Penggandaan Ciptaan dalam segala bentuknya;
c.
penerjemahan Ciptaan;
d.
pengadaptasian, pengaransemenan, atau pentransformasian Ciptaan;
e.
Pendistribusian Ciptaan atau salinannya;
f.
pertunjukan Ciptaan;
g.
Pengumuman Ciptaan;
h.
Komunikasi Ciptaan; dan
i.
penyewaan Ciptaan.
Cover version
merupakan hasil reproduksi atau membawakan ulang sebuah lagu yang sebelumnya
pernah direkam dan dibawakan penyanyi/artis lain dengan cara yang berbeda. Jika
dikaitkan dengan unsur-unsur hak ekonomi dalam Pasal 9, tindakan meng-cover ini termasuk dalam kualifikasi pengadaptasian,
pengaransemenan, dan pentransformasian ciptaan, seperti pada Pasal 9 huruf d.
Oleh karena itu, lagu-lagu cover yang
diciptakan, apalagi untuk tujuan komersial, pencantuman nama penyanyi asli
dan/atau pencipta lagu saja pada karya cover
tentu tidak cukup untuk menghindari tuntutan hukum pemegang hak cipta.

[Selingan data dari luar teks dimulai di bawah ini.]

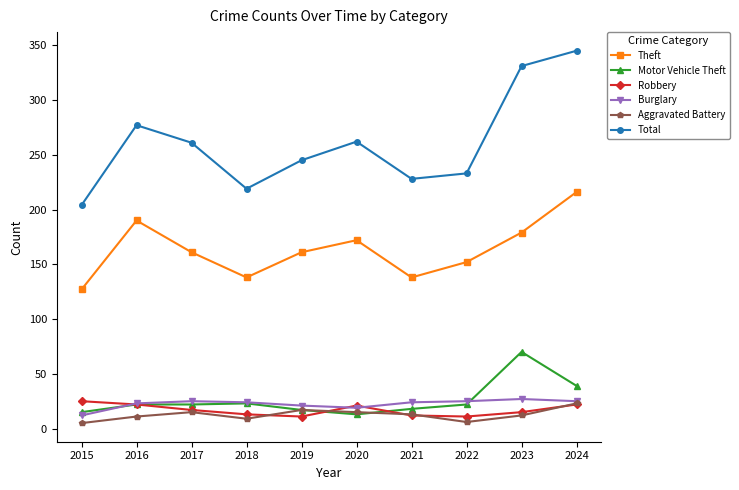

Count the number of data series in this chart.

6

Apabila
ingin menikmati hak ekonomi atas suatu ciptaan orang lain agar tidak melanggar
hak cipta, maka perlu memperoleh izin (lisensi) dari pencipta/pemegang hak
cipta.
Menurut
Pasal 1 angka 20 UU 28 Tahun 2014, Lisensi adalah izin tertulis yang diberikan
oleh Pemegang Hak Cipta atau Pemilik Hak Terkait kepada pihak lain untuk
melaksanakan hak ekonomi atas Ciptaannya atau produk Hak Terkait dengan syarat
tertentu.
Jika
terjadi pelanggaran atas hak ekonomi, orang yang melanggar Pasal 9 UUHC diancam
pidana sebagaimana diatur dalam Pasal 113 UUHC:
(1)
Setiap Orang yang dengan tanpa hak melakukan pelanggaran hak ekonomi
sebagaimana dimaksud dalam Pasal 9 ayat (1) huruf i untuk Penggunaan Secara
Komersial dipidana dengan pidana penjara paling lama 1 (satu) tahun dan/atau
pidana denda paling banyak Rp100.000.000 (seratus juta rupiah).
(2)
Setiap Orang yang dengan tanpa hak dan/atau tanpa izin Pencipta atau pemegang
Hak Cipta melakukan pelanggaran hak ekonomi Pencipta sebagaimana dimaksud dalam
Pasal 9 ayat (1) huruf c, huruf d, huruf f, dan/atau huruf h untuk Penggunaan
Secara Komersial dipidana dengan pidana penjara paling lama 3 (tiga) tahun
dan/atau pidana denda paling banyak Rp500.000.000,00 (lima ratus juta rupiah).
(3)
Setiap Orang yang dengan tanpa hak dan/atau tanpa izin Pencipta atau pemegang
Hak Cipta melakukan pelanggaran hak ekonomi Pencipta sebagaimana dimaksud dalam
Pasal 9 ayat (1) huruf a, huruf b, huruf e, dan/atau huruf g untuk Penggunaan
Secara Komersial dipidana dengan pidana penjara paling lama 4 (empat) tahun
dan/atau pidana denda paling banyak Rp1.000.000.000,00 (satu miliar rupiah).
Dengan
demikian, setiap orang yang meng-cover lagu
orang lain tanpa seizin Pencipta atau Pemegang Hak Cipta dengan tujuan
komersial diancam dengan pidana penjara paling lama 3 (tiga) tahun dan/atau
pidana denda paling banyak Rp500.000.000,00 (lima ratus juta rupiah).
Namun,
pihak yang meng-cover ini masih bisa
bernafas lega karena menurut Pasal 120 UUHC tindak pidana sebagaimana dimaksud
dalam Undang-Undang ini merupakan delik aduan. Jadi, ketika Pencipta atau
Pemegang Hak Cipta tidak melakukan aduan terhadap kasus pelanggaran Hak Cipta
yang terkualifikasi tindak pidana ke pada pihak yang berwajib, maka kasus
tersebut tidak bisa di proses menurut hukum.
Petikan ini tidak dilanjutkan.